I proposed to reduce the zfs_txg_timeout from the default value of 30 to some seconds (and as no reboot is needed like for the max arc size, this can be done fast instead of waiting some minutes for the boot-checks of the M5000). The first try was to reduce it to 5 seconds and it improved the situation. The DB still complained about not being able to write out the logs fast enough, but it did not do it as often as before. To make the vendor happy we reduced the max arc size and tested again. First we have not seen any complains from the DB anymore, which looked strange to me because my understanding of the ARC (and the description of the ZFS Evil Tuning Guide regarding the max size setting) suggest that this should not show this behavior we have seen, but the machine was also rebooted for this, so there could also be another explanation.
Luckily we found out that our testing infrastructure had a problem so that only a fraction of the performance test was performed. This morning the people responsible for that made some changes and now the DB is complaining again.
This is what I expected. To make sure I fully understand the ARC, I had a look at the theory behind it at the IBM research center (update: PDF link). There are some papers which explain how to extend a cache which uses the LRU replacement policy with some lines of code to an ARC. It looks like it would be an improvement to have a look at which places in FreeBSD a LRU policy is used to test if an ARC would improve the cache hit rate. From reading the paper it looks like there are a lot of places where this should be the case. The authors also provide two adaptive extensions to the CLOCK algorithm (used in various OS in the VM subsystem) which indicate that such an approach could be beneficial for a VM system. I already contacted Alan (the FreeBSD one) and asked if he knows about it and if it could be beneficial for FreeBSD.
At work we have some performance problems.

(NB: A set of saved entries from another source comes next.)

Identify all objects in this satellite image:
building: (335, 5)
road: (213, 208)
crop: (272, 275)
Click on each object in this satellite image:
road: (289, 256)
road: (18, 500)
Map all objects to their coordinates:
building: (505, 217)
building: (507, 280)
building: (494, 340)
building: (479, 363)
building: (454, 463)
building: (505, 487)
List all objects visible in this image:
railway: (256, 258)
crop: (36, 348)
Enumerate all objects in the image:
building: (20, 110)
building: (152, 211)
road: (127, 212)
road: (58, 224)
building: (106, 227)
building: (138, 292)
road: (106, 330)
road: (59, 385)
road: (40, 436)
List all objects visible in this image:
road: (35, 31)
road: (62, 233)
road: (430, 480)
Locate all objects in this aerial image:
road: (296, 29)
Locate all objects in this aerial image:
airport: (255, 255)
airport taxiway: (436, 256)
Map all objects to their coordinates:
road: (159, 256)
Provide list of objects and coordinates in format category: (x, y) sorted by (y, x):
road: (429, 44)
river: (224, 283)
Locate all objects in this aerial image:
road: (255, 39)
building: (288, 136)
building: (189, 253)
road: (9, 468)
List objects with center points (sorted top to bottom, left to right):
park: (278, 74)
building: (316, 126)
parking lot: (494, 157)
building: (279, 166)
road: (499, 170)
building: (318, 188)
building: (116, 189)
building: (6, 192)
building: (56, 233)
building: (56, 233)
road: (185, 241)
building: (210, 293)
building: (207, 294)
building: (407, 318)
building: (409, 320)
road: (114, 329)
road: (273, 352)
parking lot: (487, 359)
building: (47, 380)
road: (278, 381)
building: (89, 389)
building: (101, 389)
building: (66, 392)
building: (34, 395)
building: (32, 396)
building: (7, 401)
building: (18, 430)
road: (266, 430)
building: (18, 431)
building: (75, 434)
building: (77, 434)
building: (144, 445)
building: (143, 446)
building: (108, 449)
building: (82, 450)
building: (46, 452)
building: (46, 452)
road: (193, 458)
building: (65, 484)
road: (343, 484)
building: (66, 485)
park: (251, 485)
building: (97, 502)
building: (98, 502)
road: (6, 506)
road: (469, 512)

One application (not off-the-shelf software) is not performing good. The problem is that the design of the application is far from good (auto-commit is used, and the Oracle DB is doing too much writes for what the application is supposed to do because of this). During helping our DBAs in their performance analysis (the vendor of the application is telling our hardware is not fast enough and I had to provide some numbers to show that this is not the case and they need to improve the software as it does not comply to the performance requirements they got before developing the application) I noticed that the filesystem where the DB and the application are located (a ZFS if someone is interested) is doing sometimes 1.200 IO (write) operations per second (to write about 100 MB). Yeah, that is a lot of IOops our SAN is able to do! Unfortunately too expensive to buy for use at home. 🙁
Another application (nagios 3.0) was generating a lot of major faults (caused by a lot of fork()s for the checks). It is a SunFire V890, and the highest number of MF per second I have seen on this machine was about 27.000. It never went below 10.000. On average maybe somewhere between 15.000 and 20.000. My Solaris-Desktop (an Ultra 20) is generating maybe several hundred MF if a lot is going on (most of the time is does not generate much). Nobody can say the V890 is not used… 🙂 Oh, yes, I suggested to enable the nagios config setting for large sites, now the major faults are around 0−10.000 and the machine is not that stressed anymore. The next step is probably to have a look at the ancient probes (migrated from the big brother setup which was there several years before) and reduce the number of forks they do.